It's actually not true. CNN's don't have to have a fixed-size input. It is possible to build CNN architectures that can handle variable-length inputs. Most standard CNNs are designed for a fixed-size input, because they contain elements of their architecture that don't generalize well to other sizes, but this is not inherent.
For example, standard CNN architectures often use many convolutional layers followed by a few fully connected layers. The fully connected layer requires a fixed-length input; if you trained a fully connected layer on inputs of size 100, and then there's no obvious way to handle an input of size 200, because you only have weights for 100 inputs and it's not clear what weights to use for 200 inputs.
That said, the convolutional layers themselves can be used on variable-length inputs. A convolutional layer has a convolutional kernel of fixed size (say, 3x3) that is applied to the entire input image. The training process learns this kernel; the weights you learn determine the kernel. Once you've learned the kernel, it can be used on an image of any size. So the convolutional layers can adapt to arbitrary-sized inputs. It's when you follow a convolutional layer with a fully connected layer that you get into trouble with variable-size inputs.

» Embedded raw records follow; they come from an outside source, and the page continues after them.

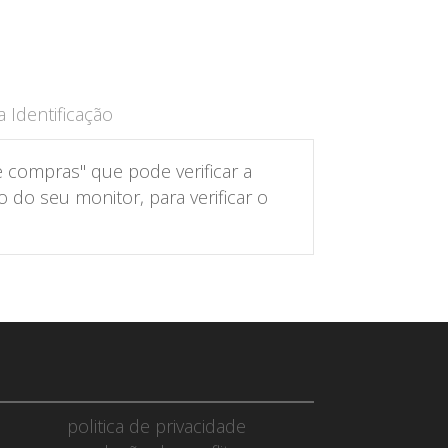
 Identificação
 compras" que pode verificar a
do seu monitor, para verificar o
politica de privacidade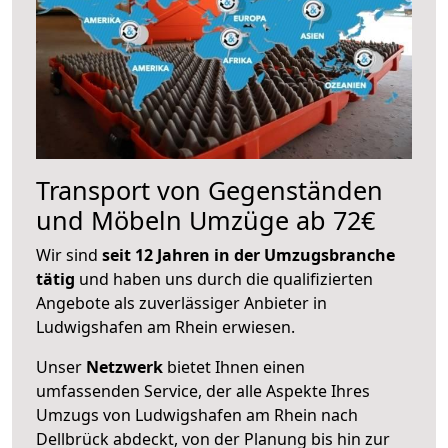
Transport von Gegenständen
und Möbeln Umzüge ab 72€
Wir sind
seit 12 Jahren in der Umzugsbranche
tätig
und haben uns durch die qualifizierten
Angebote als zuverlässiger Anbieter in
Ludwigshafen am Rhein erwiesen.
Unser
Netzwerk
bietet Ihnen einen
umfassenden Service, der alle Aspekte Ihres
Umzugs von Ludwigshafen am Rhein nach
Dellbrück abdeckt, von der Planung bis hin zur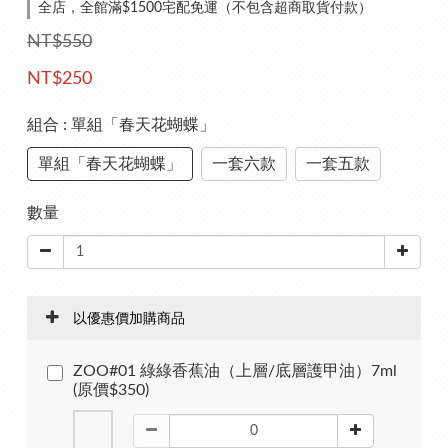
全店，全館滿$1500宅配免運（不包含超商取貨付款）
NT$550
NT$250
組合
: 單組「春天花蝴蝶」
單組「春天花蝴蝶」
一套六款
一套五款
數量
以優惠價加購商品
ZOO#01 綠綠香蕉油（上層/底層護甲油）7ml
(原價$350)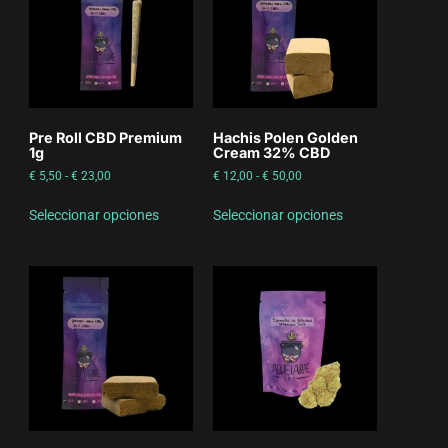
Pre Roll CBD Premium
Hachis Polen Golden
1g
Cream 32% CBD
€
5,50
-
€
23,00
€
12,00
-
€
50,00
Seleccionar opciones
Seleccionar opciones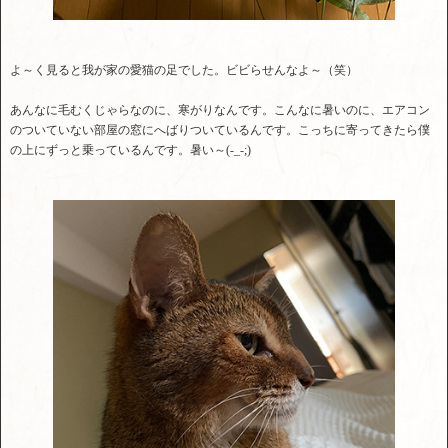
よ～く見ると我が家の愛猫の足でした。ビビらせんなよ～（笑）
あんなに毛むくじゃらなのに、寒がりなんです。こんなに暑いのに、エアコン
のついていない部屋の窓にへばりついているんです。こっちに寄ってきたら僕
の上にずっと乗っているんです。暑い～(-_-;)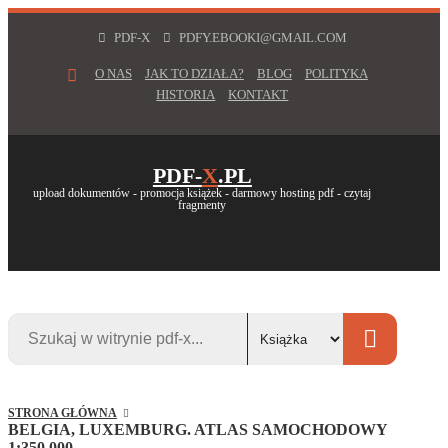
PDF-X
PDFY.EBOOKI@GMAIL.COM
O NAS
JAK TO DZIAŁA?
BLOG
POLITYKA
HISTORIA
KONTAKT
PDF-
X
.PL
upload dokumentów - promocja książek - darmowy hosting pdf - czytaj
fragmenty
STRONA GŁÓWNA
BELGIA, LUXEMBURG. ATLAS SAMOCHODOWY
1:350 000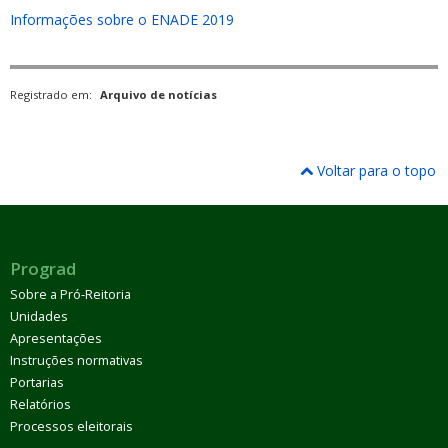
Informações sobre o ENADE 2019
Registrado em:
Arquivo de notícias
Voltar para o topo
Prograd
Sobre a Pró-Reitoria
Unidades
Apresentações
Instruções normativas
Portarias
Relatórios
Processos eleitorais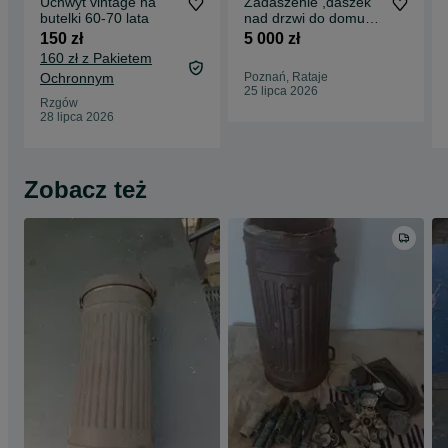
Uchwyt vintage na
Zadaszenie ,daszek
butelki 60-70 lata
nad drzwi do domu
,firmy ,bloku transport
150 zł
5 000 zł
cala Pols
160 zł z Pakietem
Ochronnym
Poznań, Rataje
25 lipca 2026
Rzgów
28 lipca 2026
Zobacz też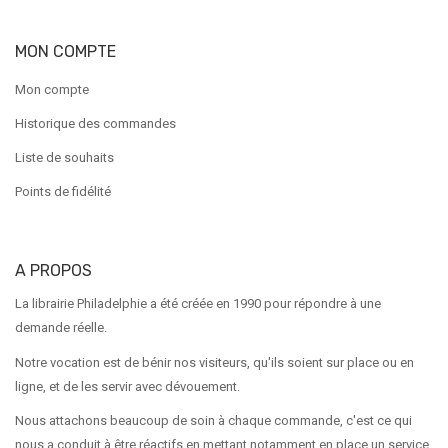
MON COMPTE
Mon compte
Historique des commandes
Liste de souhaits
Points de fidélité
A PROPOS
La librairie Philadelphie a été créée en 1990 pour répondre à une
demande réelle.
Notre vocation est de bénir nos visiteurs, qu'ils soient sur place ou en
ligne, et de les servir avec dévouement.
Nous attachons beaucoup de soin à chaque commande, c'est ce qui
nous a conduit à être réactifs en mettant notamment en place un service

You might be wondering, if we used a fully convolutional network (i.e., only convolutional layers and nothing else), could we then handle variable-length inputs? Unfortunately, it's not quite that easy. We typically need to produce a fixed-length output (e.g., one output per class). So, we will need some layer somewhere that maps a variable-length input to a fixed-length output.
Fortunately, there are methods in the literature for doing that. Thus, it is possible to build networks that can handle variable-length inputs. For instance, you can train and test on images of multiple sizes; or train on images of one size and test on images of another size. For more information on those architectures, see e.g.:
and so on.
That said, these methods are not yet as widely used as they could be. Many common neural network architectures don't use these methods, perhaps because it is easier to resize images to a fixed size and not worry about this, or perhaps because of historical inertia.